Salin tanpa perubahan bagian teks di bawah tentang kebijakan Pemprov NTB dan peran pemuda, dari "Ada beberapa hal yang seharusnya" hingga "pernah dilakukan,’’ tandasnya.", termasuk kedua batas itu.

* CUPLIKAN HALAMAN *
________________________________________

Dalam diskusi-diskusi kepemudaan, seringkali kalangan muda lupa membahas bagaimana mendorong hal konkret yang harus dilakukan. Rekomendasi yang dihasilkan selalu terkait sosio-politik semata. Sedangkan hal yang bersifat mikro, taktis dan faktual jarang dibahas. Hal-hal filosofis mendapatkan porsi terlalu besar. ‘’Pembahasannya selalu berbau langitan, tapi kita lupa kalau kaki kita korengan,’’ cetusnya.
Disisi lain, Agus juga menyorot program 100 ribu wirausahawan yang dikeluarkan Pemprov NTB. Program ini dianggap program mimpi disiang bolong, sebab tidak akan mampu direalisasi. Sebab ada beberapa hal yang tidak mendapat perhatian pemerintah saat menyusun program ini. Yakni adanya usaha semacam kartel yang menguasai sebagian besar sektor bisnis di NTB. Dengan pertambahan wirausahawan, maka bisnis kartel yang sudah lama ada akan terganggu. ‘’Jangankan 100 ribu, 10 saja mereka akan terganggu,’’ ungkapnya.
Ada beberapa hal yang seharusnya menjadi perhatian politisi dan pemegang kebijakan. Khususnya terkait hal yang lebih teknis, misalnya cukai yang tinggi terhadap pengiriman ayam ke pulau Bali. Padahal, tingginya cukai membuat ayam NTB tidak mampu bersaing dengan ayam di Bali, meskipun pasar ayam di Bali sangat potensial. ‘’Hal-hal seperti ini kan perlu intervensi politik. Tapi tidak pernah dilakukan,’’ tandasnya.
Begitu juga di sektor perberasan. Pemprov NTB dianggap terlalu membebek dengan keinginan pemerintah pusat, salah satunya terkait dengan posisi NTB yang ditempatkan sebagai lumbung pangan nasional. Pemerintah ‘’memaksa‘’ petani menanam padi. Padahal, kesejahteraan petani tidak pernah bisa meningkat dengan menanam padi. Sebab, sektor ini telah dikuasai kartel beras, sehingga komoditi ini hanya menguntungkan para pengusaha besar yang ada dalam lingkaran kartel perberasan. ‘’Jika pemuda dianggap menguasai 30 persen segmen politik, kenapa kebijakan seperti ini tidak bisa dilawan. Pemerintah masih tetap saja memberi proteksi terhadap pengusaha tertentu, ini kan ironis,’’ ungkapnya.

________________________________________

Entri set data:
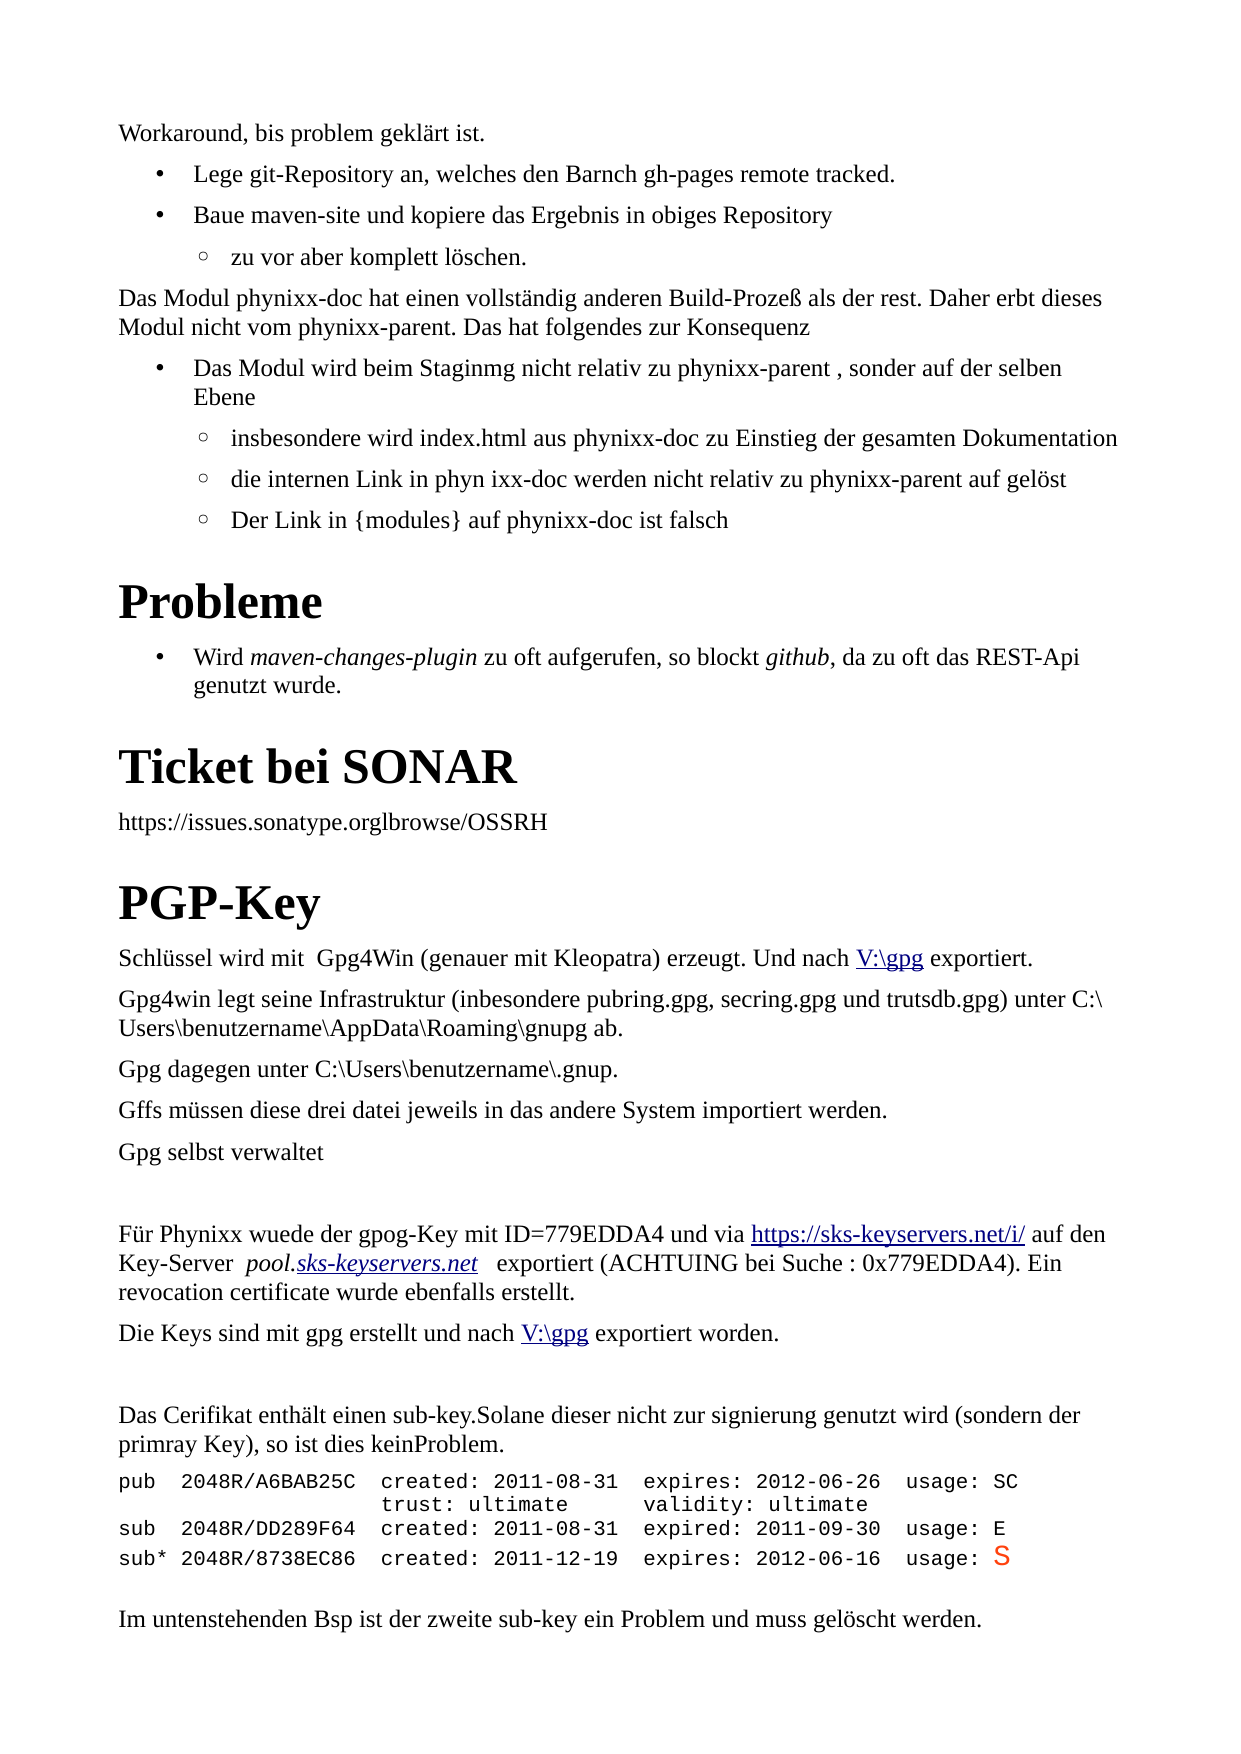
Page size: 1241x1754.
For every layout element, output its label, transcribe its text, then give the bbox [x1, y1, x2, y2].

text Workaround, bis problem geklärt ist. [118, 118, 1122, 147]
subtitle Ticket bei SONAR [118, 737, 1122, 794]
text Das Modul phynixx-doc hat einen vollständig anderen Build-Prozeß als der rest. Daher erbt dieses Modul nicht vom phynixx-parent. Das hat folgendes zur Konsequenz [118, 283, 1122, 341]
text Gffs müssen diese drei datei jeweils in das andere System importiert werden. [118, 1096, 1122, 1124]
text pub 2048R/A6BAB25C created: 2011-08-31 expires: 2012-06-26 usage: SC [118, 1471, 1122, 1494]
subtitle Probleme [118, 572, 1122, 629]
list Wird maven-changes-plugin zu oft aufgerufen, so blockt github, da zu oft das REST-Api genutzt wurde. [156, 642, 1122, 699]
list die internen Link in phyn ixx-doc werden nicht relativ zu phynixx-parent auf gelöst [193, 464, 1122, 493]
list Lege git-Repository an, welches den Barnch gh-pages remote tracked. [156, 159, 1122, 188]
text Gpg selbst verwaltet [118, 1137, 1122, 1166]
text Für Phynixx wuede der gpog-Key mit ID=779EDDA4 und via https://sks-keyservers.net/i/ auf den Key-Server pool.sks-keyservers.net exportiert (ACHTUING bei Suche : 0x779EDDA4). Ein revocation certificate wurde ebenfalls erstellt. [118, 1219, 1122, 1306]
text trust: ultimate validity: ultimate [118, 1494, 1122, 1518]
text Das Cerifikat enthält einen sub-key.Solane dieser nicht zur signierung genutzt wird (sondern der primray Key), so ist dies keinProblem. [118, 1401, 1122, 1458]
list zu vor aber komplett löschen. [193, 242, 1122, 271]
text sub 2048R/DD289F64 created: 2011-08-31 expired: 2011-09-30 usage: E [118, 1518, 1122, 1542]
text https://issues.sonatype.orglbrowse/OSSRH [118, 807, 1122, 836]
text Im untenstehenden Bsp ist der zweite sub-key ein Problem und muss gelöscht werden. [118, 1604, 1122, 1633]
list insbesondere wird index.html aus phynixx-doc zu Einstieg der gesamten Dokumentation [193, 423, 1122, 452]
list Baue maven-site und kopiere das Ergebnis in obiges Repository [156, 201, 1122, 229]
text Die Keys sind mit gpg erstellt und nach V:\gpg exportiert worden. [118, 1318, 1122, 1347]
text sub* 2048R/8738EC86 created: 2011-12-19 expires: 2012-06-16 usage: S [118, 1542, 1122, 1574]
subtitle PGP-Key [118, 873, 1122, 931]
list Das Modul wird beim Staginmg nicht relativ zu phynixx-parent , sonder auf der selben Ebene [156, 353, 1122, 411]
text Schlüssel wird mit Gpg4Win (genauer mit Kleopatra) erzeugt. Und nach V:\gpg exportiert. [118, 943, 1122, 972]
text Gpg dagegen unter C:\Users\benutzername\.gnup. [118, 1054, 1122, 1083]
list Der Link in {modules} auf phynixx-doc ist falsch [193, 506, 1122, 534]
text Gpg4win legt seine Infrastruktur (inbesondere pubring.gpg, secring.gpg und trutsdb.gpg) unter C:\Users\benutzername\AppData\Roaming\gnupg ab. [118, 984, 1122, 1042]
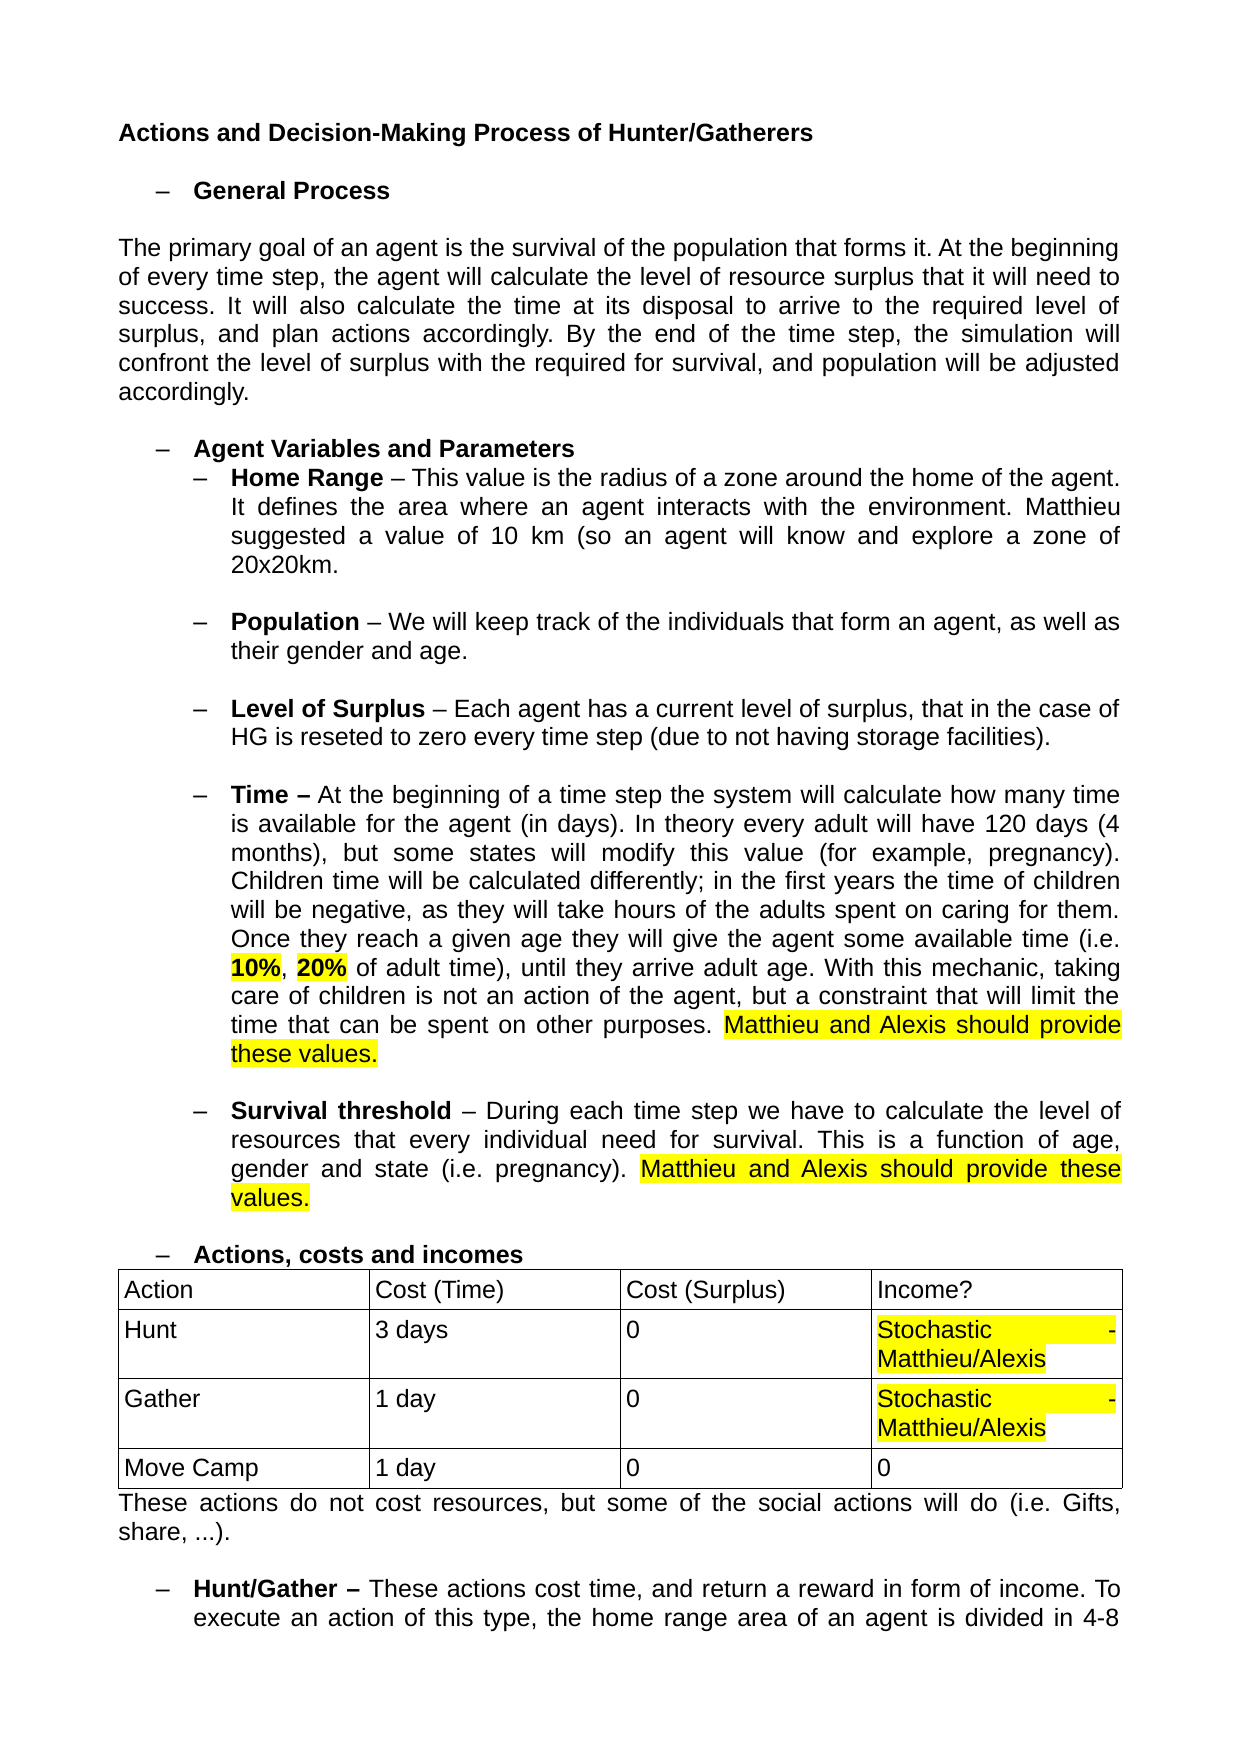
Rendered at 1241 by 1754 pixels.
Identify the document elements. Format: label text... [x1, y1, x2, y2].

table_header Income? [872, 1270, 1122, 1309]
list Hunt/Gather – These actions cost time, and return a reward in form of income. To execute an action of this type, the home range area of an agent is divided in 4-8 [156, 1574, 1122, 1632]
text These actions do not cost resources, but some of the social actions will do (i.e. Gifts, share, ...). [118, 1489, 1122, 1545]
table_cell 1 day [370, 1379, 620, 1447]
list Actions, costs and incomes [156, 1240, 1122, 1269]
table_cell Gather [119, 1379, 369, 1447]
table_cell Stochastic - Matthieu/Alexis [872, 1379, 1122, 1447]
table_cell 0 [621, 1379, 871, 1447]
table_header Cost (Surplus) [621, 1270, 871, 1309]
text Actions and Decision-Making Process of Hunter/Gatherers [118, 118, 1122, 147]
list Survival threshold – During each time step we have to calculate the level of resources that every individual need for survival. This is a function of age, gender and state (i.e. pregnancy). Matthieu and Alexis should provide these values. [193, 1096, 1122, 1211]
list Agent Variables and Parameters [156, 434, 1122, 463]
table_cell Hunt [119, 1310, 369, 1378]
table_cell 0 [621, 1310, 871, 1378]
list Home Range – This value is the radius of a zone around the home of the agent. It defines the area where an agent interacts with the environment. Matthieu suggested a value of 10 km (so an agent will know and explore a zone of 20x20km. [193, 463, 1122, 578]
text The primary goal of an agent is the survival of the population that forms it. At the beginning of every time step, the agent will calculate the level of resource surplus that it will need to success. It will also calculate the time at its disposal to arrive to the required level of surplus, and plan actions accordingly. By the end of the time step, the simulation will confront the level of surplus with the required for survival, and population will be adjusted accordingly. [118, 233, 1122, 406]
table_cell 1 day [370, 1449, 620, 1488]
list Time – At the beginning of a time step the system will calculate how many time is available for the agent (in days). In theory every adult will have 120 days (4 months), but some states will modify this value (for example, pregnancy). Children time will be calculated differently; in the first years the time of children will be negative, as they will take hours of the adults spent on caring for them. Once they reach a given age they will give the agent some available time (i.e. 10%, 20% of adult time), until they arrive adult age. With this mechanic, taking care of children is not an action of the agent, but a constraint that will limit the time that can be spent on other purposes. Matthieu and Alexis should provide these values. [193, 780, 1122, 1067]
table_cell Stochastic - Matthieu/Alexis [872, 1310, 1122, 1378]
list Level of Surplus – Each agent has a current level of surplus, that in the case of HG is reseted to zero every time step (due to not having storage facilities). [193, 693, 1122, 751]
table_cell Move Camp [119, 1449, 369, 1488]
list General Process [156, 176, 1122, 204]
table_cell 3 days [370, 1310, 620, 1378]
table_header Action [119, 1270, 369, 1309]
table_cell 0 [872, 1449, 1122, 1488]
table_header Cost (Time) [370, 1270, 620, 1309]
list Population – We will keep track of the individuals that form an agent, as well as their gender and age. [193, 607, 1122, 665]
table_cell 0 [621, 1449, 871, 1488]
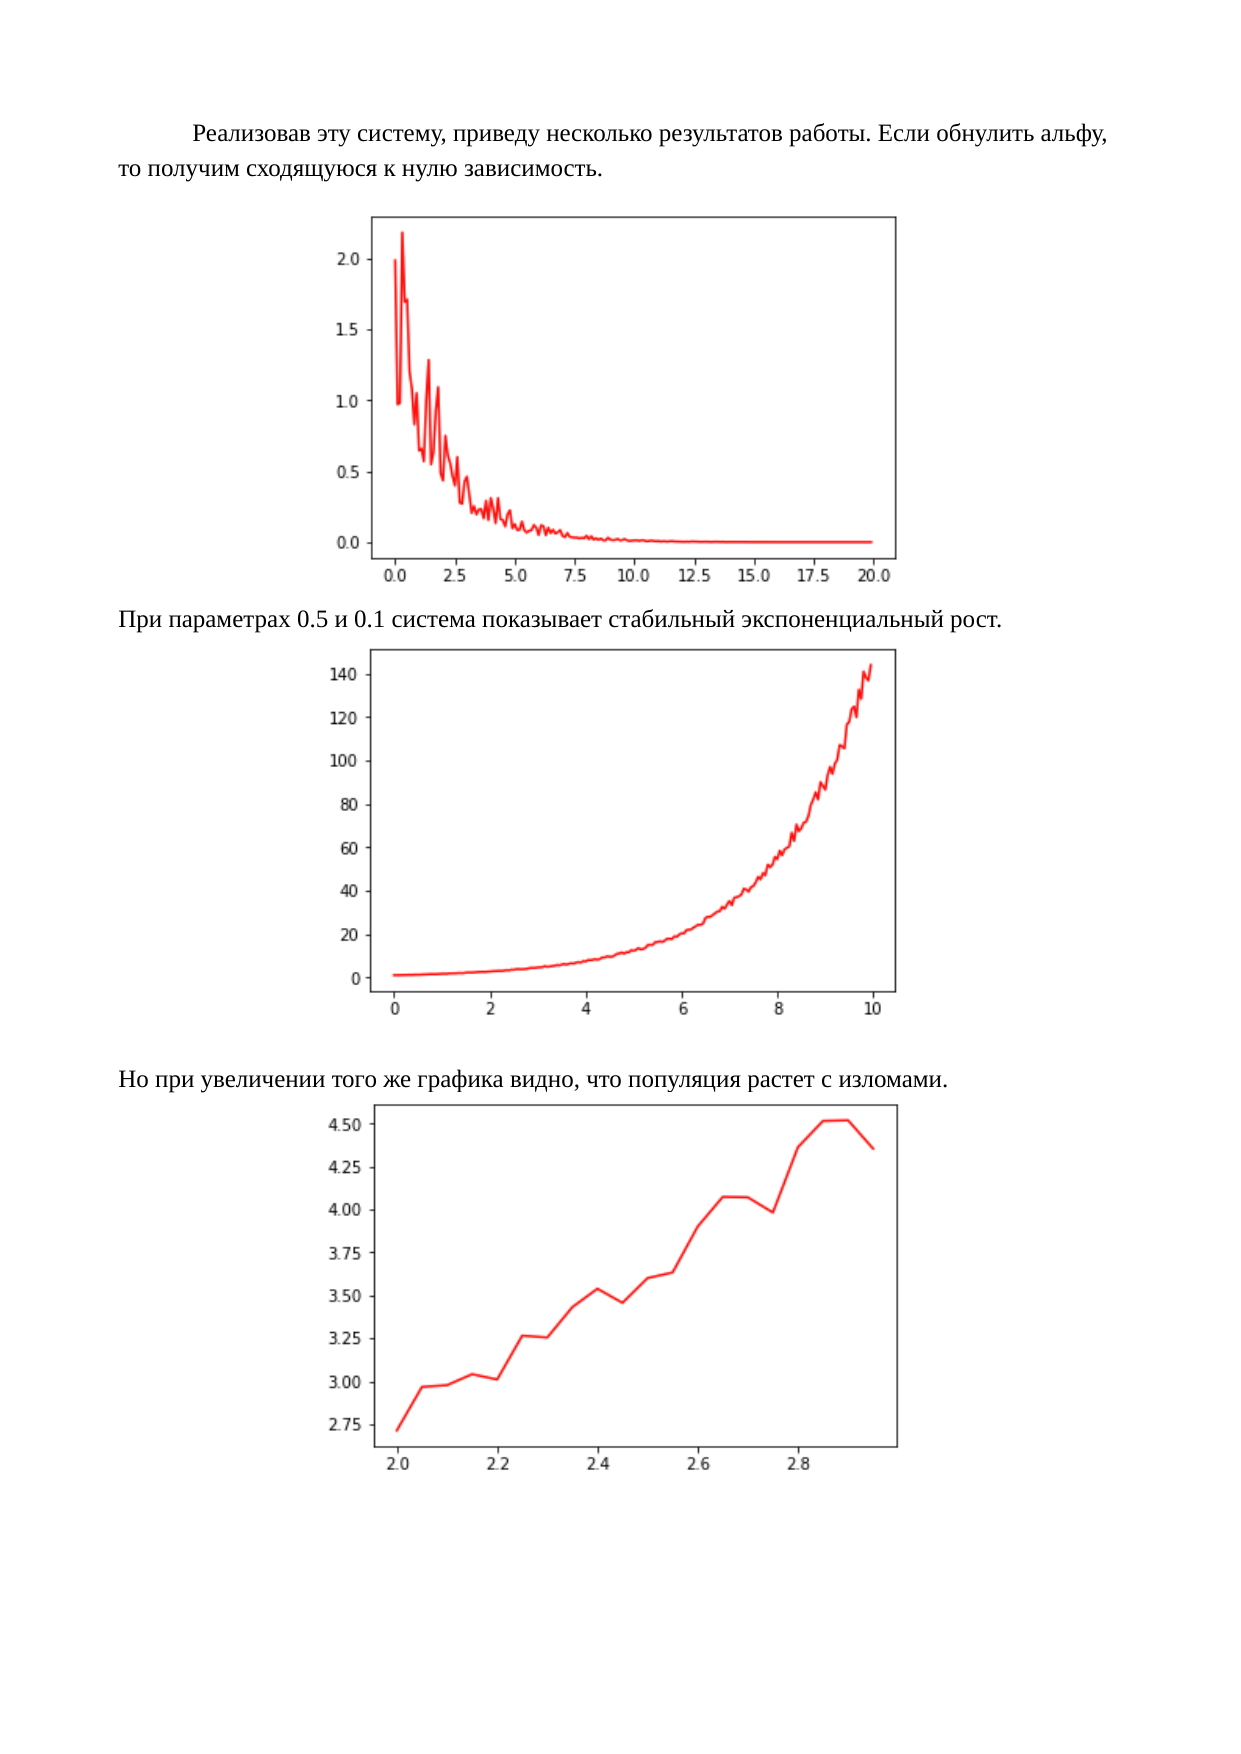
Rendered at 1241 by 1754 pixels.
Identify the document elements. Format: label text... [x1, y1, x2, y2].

________________________________________

* PENYELESAIAN SOAL *
Ada beberapa hal yang seharusnya menjadi perhatian politisi dan pemegang kebijakan. Khususnya terkait hal yang lebih teknis, misalnya cukai yang tinggi terhadap pengiriman ayam ke pulau Bali. Padahal, tingginya cukai membuat ayam NTB tidak mampu bersaing dengan ayam di Bali, meskipun pasar ayam di Bali sangat potensial. ‘’Hal-hal seperti ini kan perlu intervensi politik. Tapi tidak pernah dilakukan,’’ tandasnya.